Ritorna in auge trionfante il naturalismo innocentista dei tempi passati con le sue espressioni epicuree, o con le sue apologie del primato della vita edonistica, fisica e pagana.
Qui sarebbe la felicità?
È chiaro che la concezione cristiana della vita si oppone nettamente, profondamente a tale genere di felicità.
Diciamo per ora tutto in una parola: il fulcro della vita cristiana è la croce.
Scandalo e stoltezza è considerata la croce dal mondo non cristiano, ma per noi, c'insegna S. Paolo fino dal primo confronto del suo messaggio col mondo circostante, Cristo crocifisso è potenza di Dio, è sapienza di Dio ( Cfr. 1 Cor 1,23ss ).
Ma riprendiamo la domanda, con qualche ansietà: la vita cristiana è lieta, o triste?
La risposta è luminosa e beatificante: la vita cristiana è lieta, di natura sua; è felice, per un suo genio originale ed eccedente la comune concezione dell'esistenza umana; è beata, perché così la proclama il messaggio evangelico delle beatitudini, e così la promette, e fin d'ora la assicura la parola di Cristo: « Vi ho detto queste cose affinché il mio gaudio sia in voi, ed il vostro gaudio sia pieno » ( Gv 15,11 ).
Questo punto è molto importante.
Bisogna davvero formare in noi la concezione dominante che la vita cristiana è felice.
Diciamo la vita cristiana autentica; e diciamo felice nel senso superiore, intangibile e inesauribile, che ci è dato dalla carità, cioè dall'azione dello Spirito Santo nelle nostre anime.
Ricordiamolo bene: chi vive in grazia di Dio possiede per ciò stesso una sorgente di felicità, che nessun malanno esteriore e neppure nessuna depressione interiore può estenuare ed estinguere.
La vocazione cristiana è un invito alla beatitudine.
Nessuna condizione di spirito può renderci intimamente felici quanto la pace della coscienza.
Diciamo meglio: quanto la grazia, cioè la carità.

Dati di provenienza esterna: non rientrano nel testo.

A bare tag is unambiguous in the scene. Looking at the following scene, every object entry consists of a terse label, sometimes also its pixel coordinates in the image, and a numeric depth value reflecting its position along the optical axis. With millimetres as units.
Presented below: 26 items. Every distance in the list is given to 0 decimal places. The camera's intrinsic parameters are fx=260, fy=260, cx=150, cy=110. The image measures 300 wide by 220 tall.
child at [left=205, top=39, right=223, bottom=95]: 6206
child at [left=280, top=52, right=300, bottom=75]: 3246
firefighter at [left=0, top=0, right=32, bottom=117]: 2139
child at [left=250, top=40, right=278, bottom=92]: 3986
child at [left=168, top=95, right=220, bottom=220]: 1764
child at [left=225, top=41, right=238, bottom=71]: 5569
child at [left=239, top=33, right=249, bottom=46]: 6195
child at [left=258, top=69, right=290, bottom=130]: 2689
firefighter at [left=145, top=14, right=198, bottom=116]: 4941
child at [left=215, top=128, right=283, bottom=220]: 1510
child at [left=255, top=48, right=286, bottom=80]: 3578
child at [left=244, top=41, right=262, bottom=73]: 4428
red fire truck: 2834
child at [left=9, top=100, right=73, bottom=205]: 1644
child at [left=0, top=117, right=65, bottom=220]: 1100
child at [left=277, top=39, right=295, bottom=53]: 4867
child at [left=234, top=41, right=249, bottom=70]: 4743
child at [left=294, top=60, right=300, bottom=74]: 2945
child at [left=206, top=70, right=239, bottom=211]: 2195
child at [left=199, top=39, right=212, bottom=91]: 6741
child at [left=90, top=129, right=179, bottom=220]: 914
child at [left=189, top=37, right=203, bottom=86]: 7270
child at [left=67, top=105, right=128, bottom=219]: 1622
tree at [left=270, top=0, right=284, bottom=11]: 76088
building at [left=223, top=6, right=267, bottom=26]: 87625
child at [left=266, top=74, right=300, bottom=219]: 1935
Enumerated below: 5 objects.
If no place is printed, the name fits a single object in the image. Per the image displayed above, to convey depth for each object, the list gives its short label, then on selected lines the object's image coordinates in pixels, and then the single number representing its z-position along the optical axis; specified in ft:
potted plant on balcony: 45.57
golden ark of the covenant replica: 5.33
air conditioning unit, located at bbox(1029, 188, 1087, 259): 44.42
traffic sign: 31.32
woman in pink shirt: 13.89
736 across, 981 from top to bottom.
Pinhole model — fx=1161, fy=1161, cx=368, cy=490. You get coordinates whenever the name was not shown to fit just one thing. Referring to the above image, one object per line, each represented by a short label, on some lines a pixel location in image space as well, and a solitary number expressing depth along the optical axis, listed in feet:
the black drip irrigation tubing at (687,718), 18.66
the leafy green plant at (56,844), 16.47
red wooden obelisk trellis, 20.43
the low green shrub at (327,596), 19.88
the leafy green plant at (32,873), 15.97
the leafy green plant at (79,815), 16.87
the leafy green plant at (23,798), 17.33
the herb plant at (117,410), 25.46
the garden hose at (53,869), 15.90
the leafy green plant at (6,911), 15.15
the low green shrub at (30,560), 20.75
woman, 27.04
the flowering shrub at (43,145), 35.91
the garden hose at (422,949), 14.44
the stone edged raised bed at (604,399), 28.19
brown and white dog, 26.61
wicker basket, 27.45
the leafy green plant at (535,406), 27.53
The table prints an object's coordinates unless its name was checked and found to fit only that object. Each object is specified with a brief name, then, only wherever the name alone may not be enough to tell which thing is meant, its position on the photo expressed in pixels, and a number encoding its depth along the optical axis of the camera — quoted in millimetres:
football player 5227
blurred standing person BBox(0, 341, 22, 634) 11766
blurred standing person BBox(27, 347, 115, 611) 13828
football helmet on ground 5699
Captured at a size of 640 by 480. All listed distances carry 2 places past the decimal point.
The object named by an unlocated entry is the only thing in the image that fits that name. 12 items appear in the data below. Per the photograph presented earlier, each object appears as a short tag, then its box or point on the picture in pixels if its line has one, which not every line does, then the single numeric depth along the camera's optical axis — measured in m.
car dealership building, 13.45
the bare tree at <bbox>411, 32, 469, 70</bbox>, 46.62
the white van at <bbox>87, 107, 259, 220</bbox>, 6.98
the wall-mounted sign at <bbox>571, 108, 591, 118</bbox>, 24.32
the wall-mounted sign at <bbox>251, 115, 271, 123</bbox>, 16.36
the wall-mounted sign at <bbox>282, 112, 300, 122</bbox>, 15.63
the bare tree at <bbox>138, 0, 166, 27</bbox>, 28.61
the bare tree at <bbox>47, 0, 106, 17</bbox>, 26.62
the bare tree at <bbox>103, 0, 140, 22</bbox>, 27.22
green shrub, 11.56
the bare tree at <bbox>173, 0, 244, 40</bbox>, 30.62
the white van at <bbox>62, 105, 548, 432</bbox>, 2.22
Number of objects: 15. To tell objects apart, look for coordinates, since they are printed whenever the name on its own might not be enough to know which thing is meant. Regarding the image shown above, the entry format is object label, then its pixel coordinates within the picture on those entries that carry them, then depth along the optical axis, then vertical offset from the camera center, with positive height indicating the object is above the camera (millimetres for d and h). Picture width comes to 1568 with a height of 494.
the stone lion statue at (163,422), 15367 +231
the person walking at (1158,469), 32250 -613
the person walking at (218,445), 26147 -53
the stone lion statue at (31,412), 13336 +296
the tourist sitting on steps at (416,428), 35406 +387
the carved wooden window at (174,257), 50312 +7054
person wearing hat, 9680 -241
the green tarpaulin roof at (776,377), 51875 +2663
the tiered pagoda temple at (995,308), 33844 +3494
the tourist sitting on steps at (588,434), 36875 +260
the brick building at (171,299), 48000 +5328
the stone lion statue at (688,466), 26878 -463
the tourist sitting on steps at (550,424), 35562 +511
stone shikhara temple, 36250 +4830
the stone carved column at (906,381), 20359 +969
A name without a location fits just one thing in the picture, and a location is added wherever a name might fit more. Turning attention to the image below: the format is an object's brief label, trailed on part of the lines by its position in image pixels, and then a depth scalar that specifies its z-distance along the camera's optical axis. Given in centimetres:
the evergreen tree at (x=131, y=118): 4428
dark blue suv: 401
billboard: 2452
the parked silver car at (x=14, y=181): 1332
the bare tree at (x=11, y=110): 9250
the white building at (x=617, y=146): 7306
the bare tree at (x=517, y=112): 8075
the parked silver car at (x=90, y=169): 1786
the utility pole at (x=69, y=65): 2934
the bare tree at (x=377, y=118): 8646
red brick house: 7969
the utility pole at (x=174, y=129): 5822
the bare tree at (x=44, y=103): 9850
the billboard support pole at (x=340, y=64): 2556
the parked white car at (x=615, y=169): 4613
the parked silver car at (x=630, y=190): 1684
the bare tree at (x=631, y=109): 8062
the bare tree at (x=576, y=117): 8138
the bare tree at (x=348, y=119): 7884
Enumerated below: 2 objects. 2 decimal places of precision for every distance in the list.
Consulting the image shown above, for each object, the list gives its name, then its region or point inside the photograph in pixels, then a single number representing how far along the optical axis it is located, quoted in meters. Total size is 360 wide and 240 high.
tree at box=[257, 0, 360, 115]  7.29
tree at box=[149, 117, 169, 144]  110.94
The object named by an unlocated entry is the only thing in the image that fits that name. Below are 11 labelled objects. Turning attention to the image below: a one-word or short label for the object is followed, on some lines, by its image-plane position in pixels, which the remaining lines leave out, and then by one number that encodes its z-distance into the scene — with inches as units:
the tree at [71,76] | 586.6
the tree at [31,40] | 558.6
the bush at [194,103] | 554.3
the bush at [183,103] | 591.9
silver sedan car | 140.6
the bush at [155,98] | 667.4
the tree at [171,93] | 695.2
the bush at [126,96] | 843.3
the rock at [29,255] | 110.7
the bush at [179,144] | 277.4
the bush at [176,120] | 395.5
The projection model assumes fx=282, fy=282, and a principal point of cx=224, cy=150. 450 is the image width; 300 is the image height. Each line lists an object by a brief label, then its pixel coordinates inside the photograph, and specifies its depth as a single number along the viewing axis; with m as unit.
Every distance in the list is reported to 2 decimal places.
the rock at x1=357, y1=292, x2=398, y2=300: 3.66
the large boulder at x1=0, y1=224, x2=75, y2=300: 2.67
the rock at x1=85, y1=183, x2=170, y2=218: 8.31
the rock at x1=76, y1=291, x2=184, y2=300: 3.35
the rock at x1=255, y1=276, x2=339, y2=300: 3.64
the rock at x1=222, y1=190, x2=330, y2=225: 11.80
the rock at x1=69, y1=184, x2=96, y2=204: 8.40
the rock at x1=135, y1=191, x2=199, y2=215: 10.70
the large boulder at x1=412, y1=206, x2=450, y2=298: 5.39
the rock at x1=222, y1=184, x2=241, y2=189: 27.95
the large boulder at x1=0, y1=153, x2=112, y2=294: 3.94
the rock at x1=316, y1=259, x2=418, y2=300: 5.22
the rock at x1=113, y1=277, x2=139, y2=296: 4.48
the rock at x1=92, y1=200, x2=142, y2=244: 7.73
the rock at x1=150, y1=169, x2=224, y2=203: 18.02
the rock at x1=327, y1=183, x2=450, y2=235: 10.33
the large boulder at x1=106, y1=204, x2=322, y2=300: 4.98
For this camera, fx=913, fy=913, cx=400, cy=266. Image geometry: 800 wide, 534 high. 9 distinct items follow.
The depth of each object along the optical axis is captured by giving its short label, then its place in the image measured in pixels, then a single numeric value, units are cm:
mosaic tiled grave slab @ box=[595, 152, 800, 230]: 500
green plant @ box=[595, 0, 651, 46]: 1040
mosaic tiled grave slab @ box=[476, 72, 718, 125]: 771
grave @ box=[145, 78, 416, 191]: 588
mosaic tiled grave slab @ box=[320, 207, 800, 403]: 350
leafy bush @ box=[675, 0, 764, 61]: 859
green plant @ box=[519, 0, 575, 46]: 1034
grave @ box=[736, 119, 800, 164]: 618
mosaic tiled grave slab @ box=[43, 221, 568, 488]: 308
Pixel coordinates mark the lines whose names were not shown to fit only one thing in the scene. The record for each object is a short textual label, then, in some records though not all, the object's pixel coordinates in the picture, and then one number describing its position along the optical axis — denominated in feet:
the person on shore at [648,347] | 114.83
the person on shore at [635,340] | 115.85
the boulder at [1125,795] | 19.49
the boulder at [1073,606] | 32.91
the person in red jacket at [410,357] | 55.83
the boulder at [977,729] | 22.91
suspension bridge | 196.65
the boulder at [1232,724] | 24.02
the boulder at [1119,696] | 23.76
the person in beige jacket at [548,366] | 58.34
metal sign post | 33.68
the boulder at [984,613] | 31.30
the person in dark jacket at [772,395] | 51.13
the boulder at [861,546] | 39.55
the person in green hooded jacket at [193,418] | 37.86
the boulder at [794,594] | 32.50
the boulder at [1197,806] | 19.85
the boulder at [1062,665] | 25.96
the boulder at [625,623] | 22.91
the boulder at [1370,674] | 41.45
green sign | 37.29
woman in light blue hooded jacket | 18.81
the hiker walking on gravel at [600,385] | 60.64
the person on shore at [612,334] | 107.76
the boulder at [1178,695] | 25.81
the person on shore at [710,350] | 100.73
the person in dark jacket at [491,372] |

La gioia è un dono della carità, come la pace.
Non si distingue dalla carità, ma emana da essa ( Cfr. Gal 5,22; S. TH. II-IIæ, 28,1; e 28,4 ).
Ricordiamo sempre: « il regno di Dio non consiste né nel mangiare, o nel bere, ma nella giustizia, nella pace e nella gioia nello Spirito Santo » ( Rm 14,17 ).
Ci ha condotto allo studio di questo tema, della gioia propria della vita cristiana, la proiezione liturgica e teologica della Pentecoste, ormai celebrata da parecchie settimane, ma tuttora e sempre operante nel pensiero e nel comportamento di chi vuol essere fedele alla realtà della spiritualità cristiana.
Tanto che vogliamo noi pure esortare voi, Figli e Fratelli nella Chiesa cattolica, a vivere nella serenità e nella letizia, con le ben note parole dell'Apostolo: « Siate lieti sempre nel Signore; lo ripeto siate lieti » ( Fil 4,4; Fil 3,1; Fil 2,18; 2 Cor 6,10; 1 Gv 1,4; etc. ).
E sia la vostra pura e allegra letizia essa pure una testimonianza dell'autenticità della vita cristiana: essa è felice.